Cuando era niña pensaba que las decisiones importantes eran aquellas que cambiaban tu vida de inmediato.
Pero al crecer comprendí que muchas veces las decisiones más importantes parecen pequeñas cuando las tomas.
Y solo años después entiendes cuánto cambiaron tu camino.
Tomar una decisión puede ser lo más fácil del mundo si ya sabes exactamente lo que quieres.
Pero no significa que termine siendo la mejor.
Tomar una decisión, no significa elegir entre algo correcto o incorrecto.
Significa elegir algo por encima de otra cosa que puede ser mala, buena o que termine con el mismo resultado, pero con diferente proceso.
Tomar una decisión, puede ser lo más difícil del mudo porqué no sabemos las consecuencias que podría tener.
Pero tarde o temprano todos nos vemos obligados a tomar decisiones.
Mi madre eligió dejarme decidir entrar a Umbra.
Yo elegí entrar.
Elegí llamar hermanos a personas que apenas acababa de conocer.
Mi hermano eligió unirse a Umbra para convertirse en el hombre más fuerte del mundo.
Natalie eligió tener una familia y un hogar en unas montañas escondidas en Escocia.
Rose eligió volver después de lo que pasó.
Amelie eligió irse y no mirar atrás.
Eleri eligió seguir dirigiendo Umbra, apesar de saber que tal vez se volverá a equivocar.
John eligió robar para salvar la vida de su padre.
Henry eligió hacer reír a los demás incluso cuando él también tenía miedo.
Cada uno eligió.
Cada uno tuvo sus razones y experimento el resultado de haber elegido.
Podríamos pasarnos cientos de horas analizando cada elección para saber si eligieron bien.
Pero hacerlo no nos daría una sola respuesta.
No importa cuantas veces tomes una decisión.
Siempre habrá otra que se ponga frente a ti.
Y la decisión que tenía frente a mí en ese momento era sencilla de entender, pero difícil de aceptar.
Decidí que no valía la pena lamentarme por lo que había pasado.
Decidí que mi madre merecía saber que yo no estaba bien.
Decidí no refugiarme en mi dolor.
Sino compartirlo con los demás.
Decidí quedarme en Umbra.
No para salvar al mundo como lo imaginaba cuando tenía doce años.
Decidí hacerlo para ayudar a que menos dotados terminaran como John.
Para que alguien como Natalie pudiera tener una familia.
Para que el sacrificio de Henry y Edward no quedara en el olvido.
Y, lo más importante...
Decidí quedarme porque esto es lo que quiero.
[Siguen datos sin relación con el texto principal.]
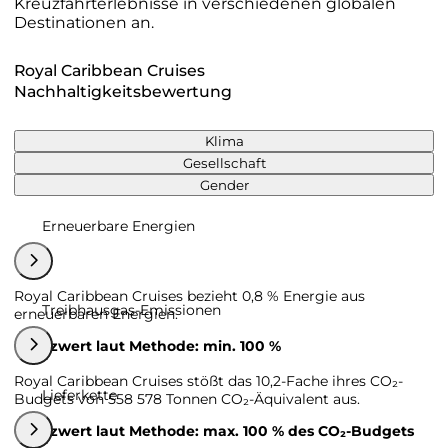
Kreuzfahrterlebnisse in verschiedenen globalen
Destinationen an.
Royal Caribbean Cruises
Nachhaltigkeitsbewertung
Klima
Gesellschaft
Gender
Erneuerbare Energien
Royal Caribbean Cruises bezieht 0,8 % Energie aus
Treibhausgas-Emissionen
erneuerbaren Energien.
Grenzwert laut Methode: min. 100 %
Royal Caribbean Cruises stößt das 10,2-Fache ihres CO₂-
Lieferkette
Budgets von 558 578 Tonnen CO₂-Äquivalent aus.
Grenzwert laut Methode: max. 100 % des CO₂-Budgets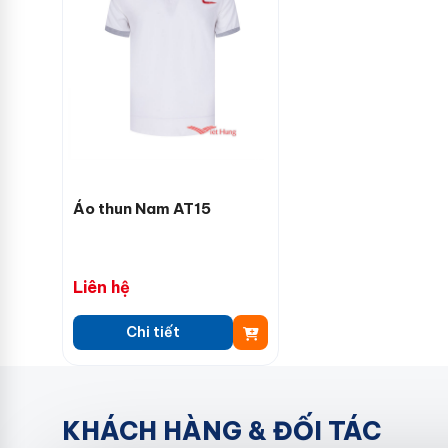
Áo thun Nam AT15
Liên hệ
Chi tiết
KHÁCH HÀNG & ĐỐI TÁC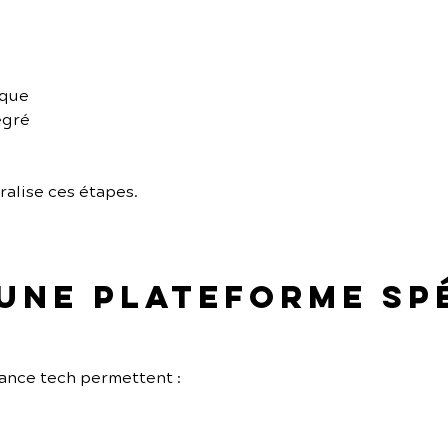
ique
égré
ralise ces étapes.
 une plateforme sp
ance tech permettent :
Quiero despertar y ver el amanecer en las Highlands.
Quiero desayunar con Natalie y hablar con ella de cualquier cosa.
Quiero ver a mi hermano Corvo aprender y hacerse cada vez más fuerte.
Quiero visitar a mi madre y abrazarla siempre que pueda.
No sé qué voy a hacer mañana.
Pero sé que tendré que elegir lo que realmente quiero.